* Activity
Give again, word for word, every line in the entries below from the line with "potrafi sama się odnaleźć" up to and including the line with "najczęstsze przyczyny blokady", and no other line.

* Supplied material
▼
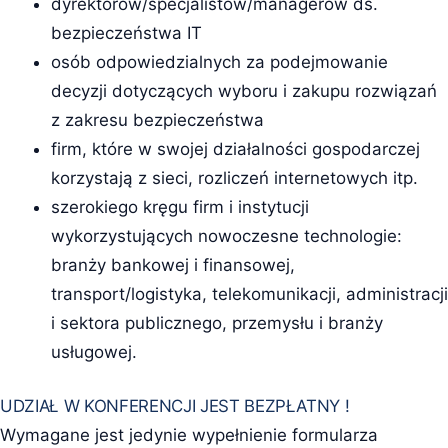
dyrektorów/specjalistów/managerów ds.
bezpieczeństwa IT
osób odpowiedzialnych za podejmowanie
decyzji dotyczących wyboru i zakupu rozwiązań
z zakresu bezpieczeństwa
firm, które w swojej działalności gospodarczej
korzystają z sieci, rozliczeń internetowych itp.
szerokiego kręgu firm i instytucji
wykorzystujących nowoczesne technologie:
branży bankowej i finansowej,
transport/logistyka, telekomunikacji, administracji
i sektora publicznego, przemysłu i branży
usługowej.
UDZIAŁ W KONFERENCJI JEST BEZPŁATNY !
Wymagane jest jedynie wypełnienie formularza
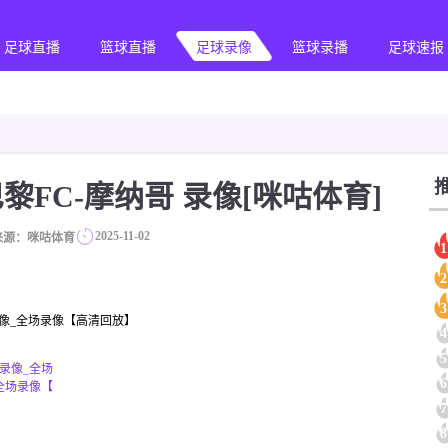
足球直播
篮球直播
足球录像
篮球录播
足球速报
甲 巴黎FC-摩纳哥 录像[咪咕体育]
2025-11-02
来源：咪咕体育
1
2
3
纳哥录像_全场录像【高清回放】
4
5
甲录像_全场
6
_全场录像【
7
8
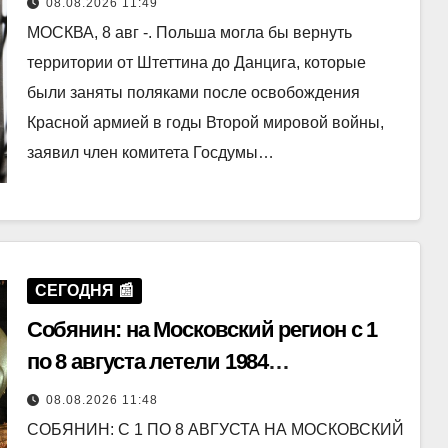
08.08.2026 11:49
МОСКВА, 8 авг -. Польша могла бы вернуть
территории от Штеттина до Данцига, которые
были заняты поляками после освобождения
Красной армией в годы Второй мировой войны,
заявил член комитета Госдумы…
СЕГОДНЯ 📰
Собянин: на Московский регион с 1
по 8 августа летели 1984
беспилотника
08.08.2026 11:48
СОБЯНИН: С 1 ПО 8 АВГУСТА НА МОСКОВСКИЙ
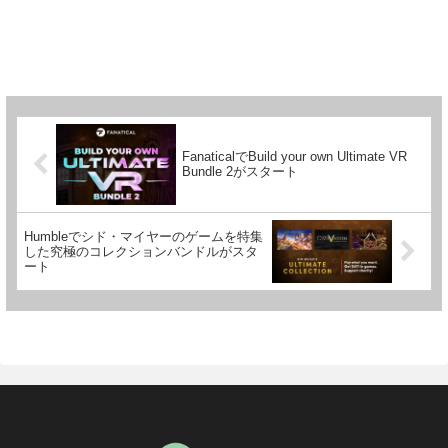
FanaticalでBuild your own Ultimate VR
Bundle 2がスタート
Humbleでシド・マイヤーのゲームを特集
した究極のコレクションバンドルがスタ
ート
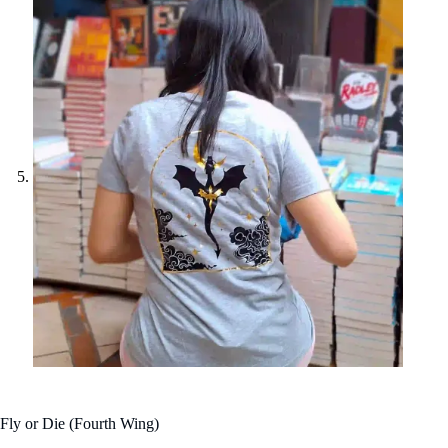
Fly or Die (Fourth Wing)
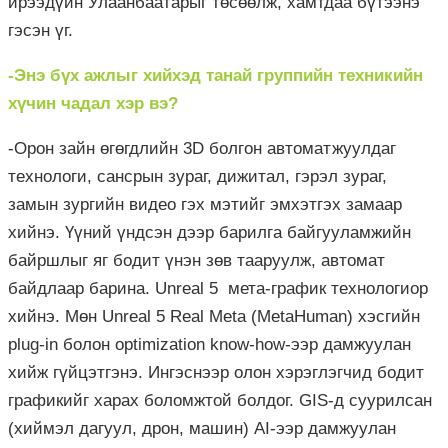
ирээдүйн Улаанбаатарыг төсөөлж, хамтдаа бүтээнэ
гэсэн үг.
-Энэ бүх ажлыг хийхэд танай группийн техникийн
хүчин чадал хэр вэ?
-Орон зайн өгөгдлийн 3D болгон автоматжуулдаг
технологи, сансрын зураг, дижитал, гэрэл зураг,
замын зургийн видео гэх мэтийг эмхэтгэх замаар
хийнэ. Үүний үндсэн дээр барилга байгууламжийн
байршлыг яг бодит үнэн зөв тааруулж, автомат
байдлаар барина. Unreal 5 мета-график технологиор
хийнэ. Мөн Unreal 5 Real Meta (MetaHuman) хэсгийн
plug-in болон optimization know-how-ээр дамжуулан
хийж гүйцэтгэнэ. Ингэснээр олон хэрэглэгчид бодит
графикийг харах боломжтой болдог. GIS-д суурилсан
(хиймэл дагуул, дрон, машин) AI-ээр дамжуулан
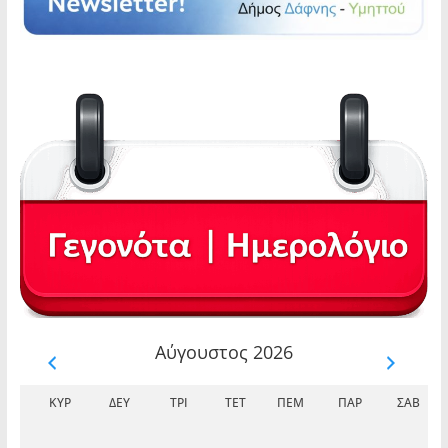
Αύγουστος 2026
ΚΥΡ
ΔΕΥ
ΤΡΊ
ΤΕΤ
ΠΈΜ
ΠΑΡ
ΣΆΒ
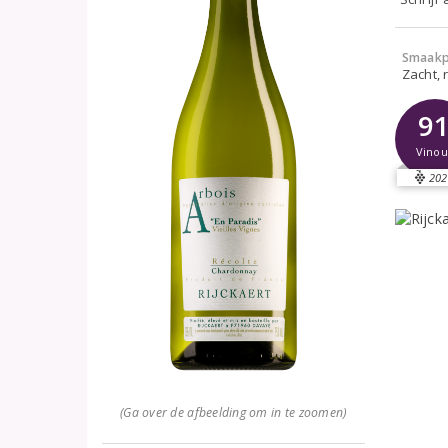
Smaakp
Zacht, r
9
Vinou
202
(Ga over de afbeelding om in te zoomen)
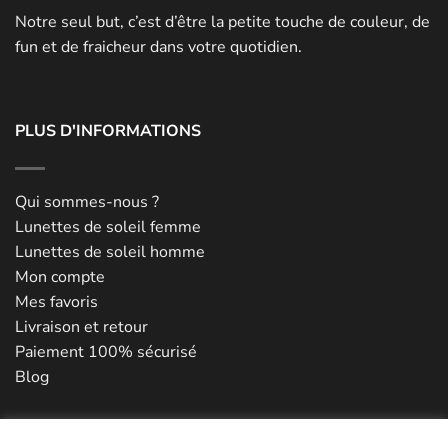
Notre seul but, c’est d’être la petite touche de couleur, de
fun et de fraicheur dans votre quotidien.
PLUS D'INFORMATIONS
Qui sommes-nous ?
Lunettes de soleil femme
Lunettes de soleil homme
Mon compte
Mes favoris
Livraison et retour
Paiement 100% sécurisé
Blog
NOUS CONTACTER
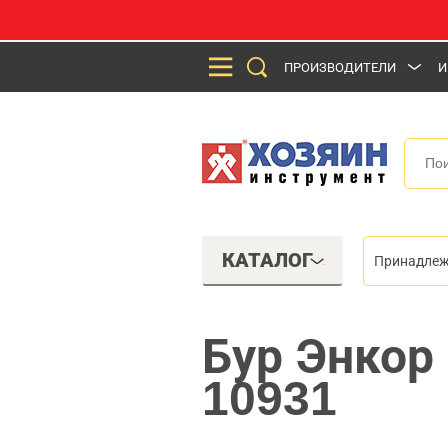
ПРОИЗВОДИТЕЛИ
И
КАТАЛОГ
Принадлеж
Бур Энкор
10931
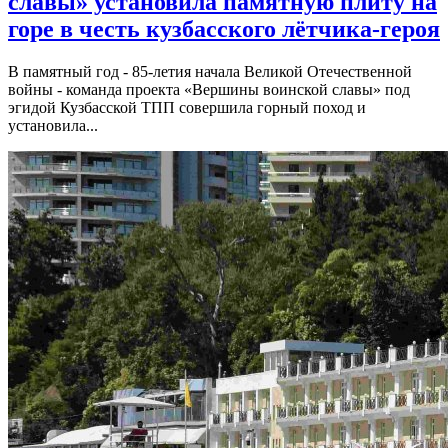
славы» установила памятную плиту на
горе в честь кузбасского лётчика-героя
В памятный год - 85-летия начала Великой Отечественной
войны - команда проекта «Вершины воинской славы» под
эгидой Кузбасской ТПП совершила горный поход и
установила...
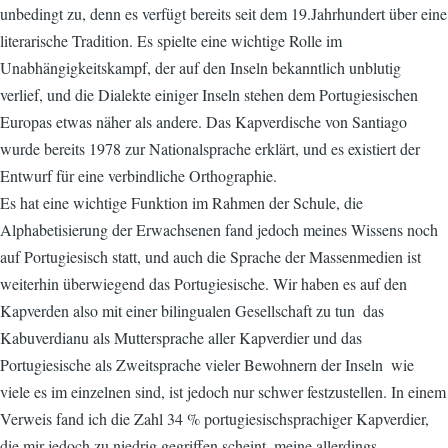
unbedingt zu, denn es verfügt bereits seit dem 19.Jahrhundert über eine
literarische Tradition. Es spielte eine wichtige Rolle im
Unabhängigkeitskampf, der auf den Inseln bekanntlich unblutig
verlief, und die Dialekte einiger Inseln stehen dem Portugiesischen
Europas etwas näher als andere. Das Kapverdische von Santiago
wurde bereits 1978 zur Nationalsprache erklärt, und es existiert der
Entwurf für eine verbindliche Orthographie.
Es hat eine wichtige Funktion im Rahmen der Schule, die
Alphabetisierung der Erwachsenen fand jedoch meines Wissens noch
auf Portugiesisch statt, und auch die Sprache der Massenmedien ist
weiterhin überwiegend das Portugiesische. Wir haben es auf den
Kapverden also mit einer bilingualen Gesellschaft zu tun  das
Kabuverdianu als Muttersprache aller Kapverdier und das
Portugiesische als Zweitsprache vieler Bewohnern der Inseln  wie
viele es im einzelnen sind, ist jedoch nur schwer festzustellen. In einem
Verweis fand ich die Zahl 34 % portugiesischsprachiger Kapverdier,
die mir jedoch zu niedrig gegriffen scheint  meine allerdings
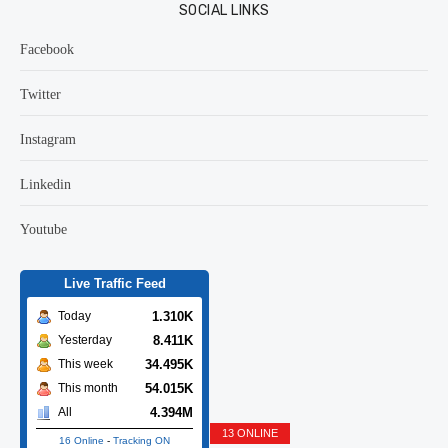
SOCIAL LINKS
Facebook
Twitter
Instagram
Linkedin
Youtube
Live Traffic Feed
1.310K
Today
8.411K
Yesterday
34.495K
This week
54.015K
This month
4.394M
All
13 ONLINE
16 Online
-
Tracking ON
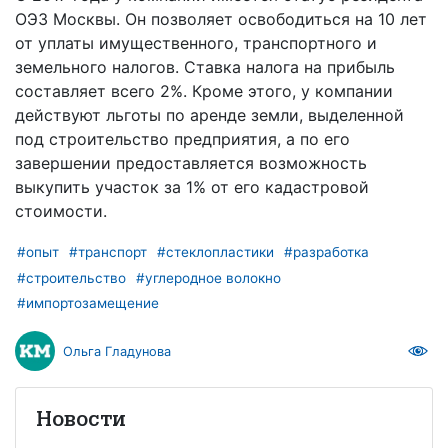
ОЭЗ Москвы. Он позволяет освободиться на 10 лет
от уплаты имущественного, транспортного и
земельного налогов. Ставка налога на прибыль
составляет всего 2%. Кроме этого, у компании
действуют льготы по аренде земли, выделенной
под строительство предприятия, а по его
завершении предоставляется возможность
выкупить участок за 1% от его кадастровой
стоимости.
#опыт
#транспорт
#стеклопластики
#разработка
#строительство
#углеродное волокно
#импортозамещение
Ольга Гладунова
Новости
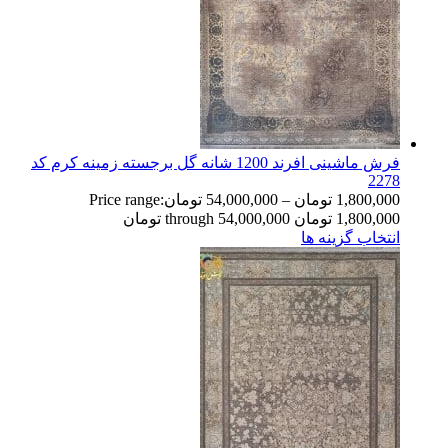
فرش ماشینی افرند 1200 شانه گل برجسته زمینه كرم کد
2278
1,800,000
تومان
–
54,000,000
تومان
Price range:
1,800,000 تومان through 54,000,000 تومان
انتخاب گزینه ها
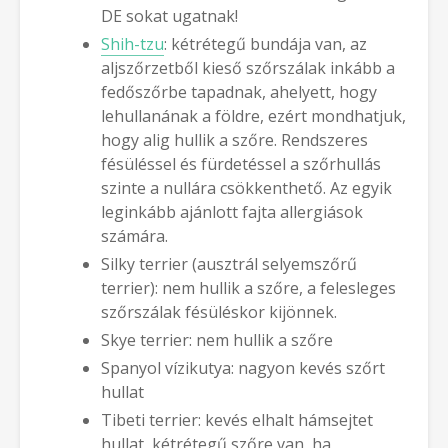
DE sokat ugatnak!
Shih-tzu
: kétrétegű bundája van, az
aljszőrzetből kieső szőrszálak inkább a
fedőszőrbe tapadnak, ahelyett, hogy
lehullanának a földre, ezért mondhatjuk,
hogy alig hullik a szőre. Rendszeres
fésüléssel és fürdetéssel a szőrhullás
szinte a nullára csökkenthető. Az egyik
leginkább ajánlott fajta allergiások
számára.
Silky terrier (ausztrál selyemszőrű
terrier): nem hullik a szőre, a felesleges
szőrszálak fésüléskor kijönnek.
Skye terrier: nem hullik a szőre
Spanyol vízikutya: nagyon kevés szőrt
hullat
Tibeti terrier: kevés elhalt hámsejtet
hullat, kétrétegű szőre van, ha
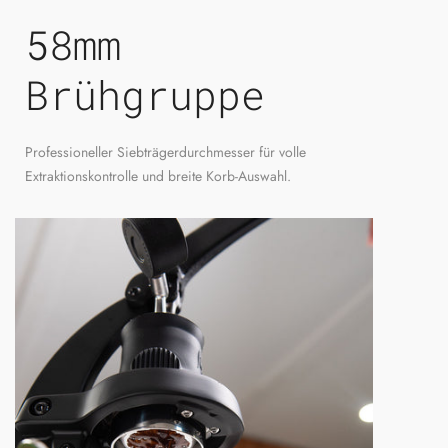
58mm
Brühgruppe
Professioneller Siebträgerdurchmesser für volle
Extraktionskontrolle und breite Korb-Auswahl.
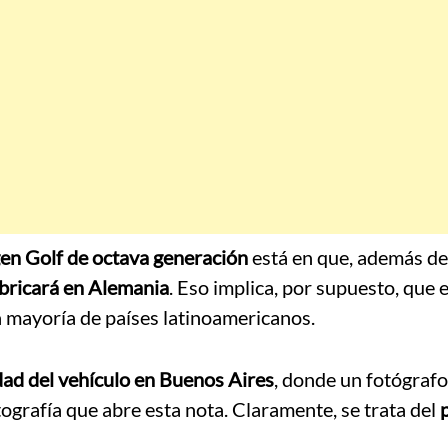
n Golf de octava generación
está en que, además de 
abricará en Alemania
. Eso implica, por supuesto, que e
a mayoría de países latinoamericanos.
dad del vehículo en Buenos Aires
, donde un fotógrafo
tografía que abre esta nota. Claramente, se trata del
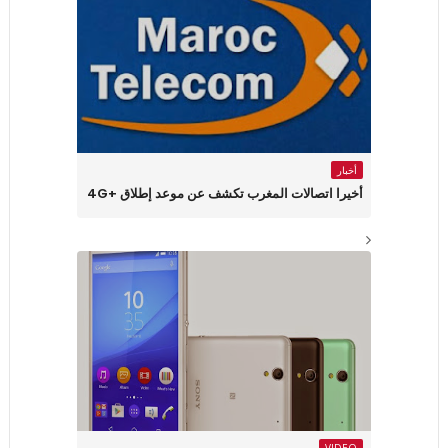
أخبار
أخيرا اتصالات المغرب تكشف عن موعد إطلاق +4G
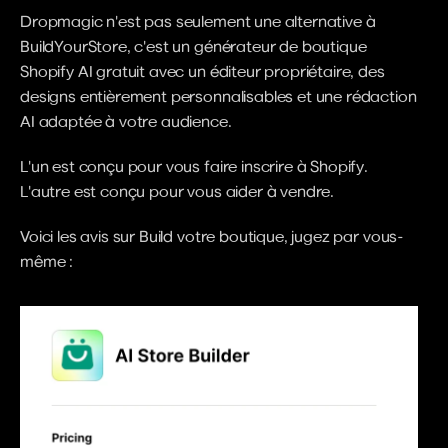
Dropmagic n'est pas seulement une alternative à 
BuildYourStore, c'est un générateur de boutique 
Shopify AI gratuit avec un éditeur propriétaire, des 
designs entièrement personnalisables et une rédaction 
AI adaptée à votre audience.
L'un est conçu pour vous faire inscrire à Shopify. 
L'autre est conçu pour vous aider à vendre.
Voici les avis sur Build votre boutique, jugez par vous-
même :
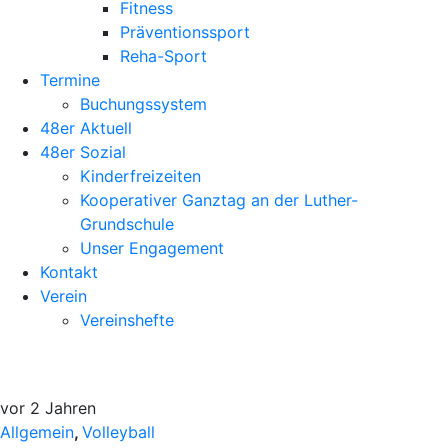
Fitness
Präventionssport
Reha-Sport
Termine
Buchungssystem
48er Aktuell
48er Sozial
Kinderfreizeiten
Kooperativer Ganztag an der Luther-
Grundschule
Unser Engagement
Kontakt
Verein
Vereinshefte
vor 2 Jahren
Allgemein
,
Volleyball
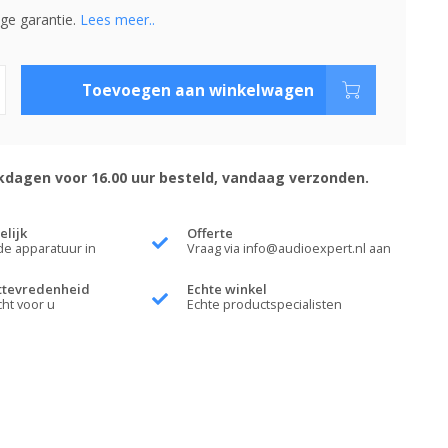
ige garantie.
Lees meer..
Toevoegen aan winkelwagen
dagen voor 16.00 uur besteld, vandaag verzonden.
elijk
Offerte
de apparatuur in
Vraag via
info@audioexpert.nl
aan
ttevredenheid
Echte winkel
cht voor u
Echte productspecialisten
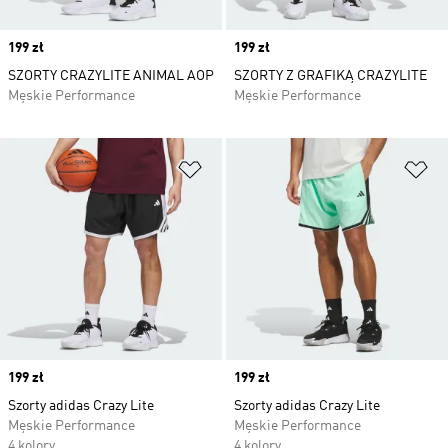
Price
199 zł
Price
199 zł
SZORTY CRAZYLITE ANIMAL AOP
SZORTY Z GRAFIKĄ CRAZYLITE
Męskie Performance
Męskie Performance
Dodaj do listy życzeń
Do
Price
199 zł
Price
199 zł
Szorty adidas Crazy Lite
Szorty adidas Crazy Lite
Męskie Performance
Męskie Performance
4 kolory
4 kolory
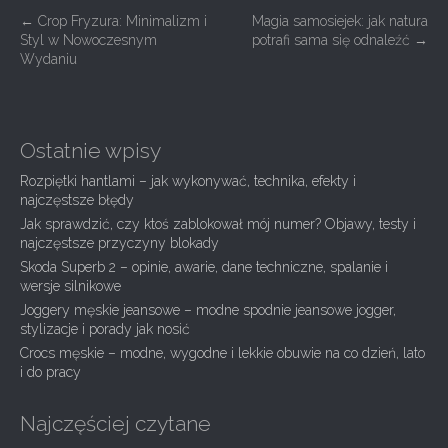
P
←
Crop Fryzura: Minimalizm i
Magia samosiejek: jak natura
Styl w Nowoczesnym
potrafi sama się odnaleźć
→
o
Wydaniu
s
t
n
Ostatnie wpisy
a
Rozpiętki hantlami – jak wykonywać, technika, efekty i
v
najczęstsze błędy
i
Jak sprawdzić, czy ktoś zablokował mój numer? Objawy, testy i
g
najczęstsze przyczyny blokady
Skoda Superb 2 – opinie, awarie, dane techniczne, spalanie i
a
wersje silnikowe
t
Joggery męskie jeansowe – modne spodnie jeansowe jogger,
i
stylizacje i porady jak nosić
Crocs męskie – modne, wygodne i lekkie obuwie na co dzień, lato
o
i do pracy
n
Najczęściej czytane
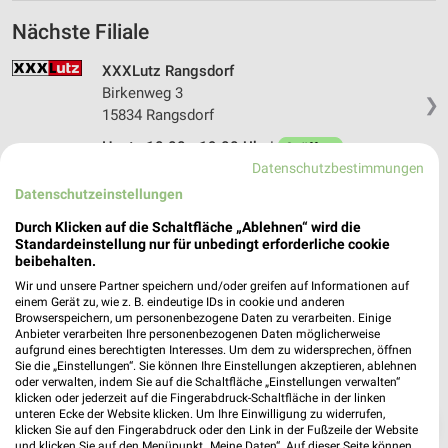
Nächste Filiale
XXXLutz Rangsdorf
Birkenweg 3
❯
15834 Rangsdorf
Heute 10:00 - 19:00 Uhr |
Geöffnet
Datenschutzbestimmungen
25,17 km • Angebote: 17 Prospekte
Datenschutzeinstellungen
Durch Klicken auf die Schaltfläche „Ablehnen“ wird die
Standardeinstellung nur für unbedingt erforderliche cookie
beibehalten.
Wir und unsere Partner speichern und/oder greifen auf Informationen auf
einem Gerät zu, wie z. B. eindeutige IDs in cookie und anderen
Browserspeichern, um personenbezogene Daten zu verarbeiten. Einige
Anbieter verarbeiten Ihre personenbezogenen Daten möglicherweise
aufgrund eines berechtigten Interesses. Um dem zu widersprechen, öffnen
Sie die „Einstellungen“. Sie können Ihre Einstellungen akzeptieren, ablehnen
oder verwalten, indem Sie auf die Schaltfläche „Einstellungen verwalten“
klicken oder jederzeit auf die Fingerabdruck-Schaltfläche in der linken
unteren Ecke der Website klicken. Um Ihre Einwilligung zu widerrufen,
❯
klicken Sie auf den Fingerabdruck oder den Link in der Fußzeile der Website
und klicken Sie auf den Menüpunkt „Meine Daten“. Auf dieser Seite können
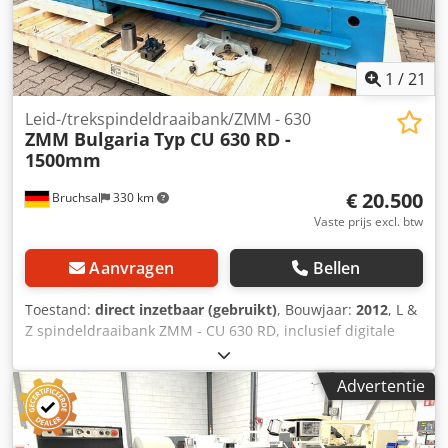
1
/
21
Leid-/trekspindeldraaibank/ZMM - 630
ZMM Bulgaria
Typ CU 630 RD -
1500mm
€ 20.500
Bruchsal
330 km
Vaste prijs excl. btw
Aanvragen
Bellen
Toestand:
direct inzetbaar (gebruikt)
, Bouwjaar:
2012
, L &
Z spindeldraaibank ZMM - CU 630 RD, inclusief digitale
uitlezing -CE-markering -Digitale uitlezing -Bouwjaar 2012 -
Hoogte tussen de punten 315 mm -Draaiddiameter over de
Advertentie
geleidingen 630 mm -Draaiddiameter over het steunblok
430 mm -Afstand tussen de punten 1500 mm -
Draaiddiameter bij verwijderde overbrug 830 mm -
▲
* Output for this exercise
potrafi sama się odnaleźć
→
o
Wydaniu
s
t
n
Ostatnie wpisy
a
Rozpiętki hantlami – jak wykonywać, technika, efekty i
v
najczęstsze błędy
i
Jak sprawdzić, czy ktoś zablokował mój numer? Objawy, testy i
g
najczęstsze przyczyny blokady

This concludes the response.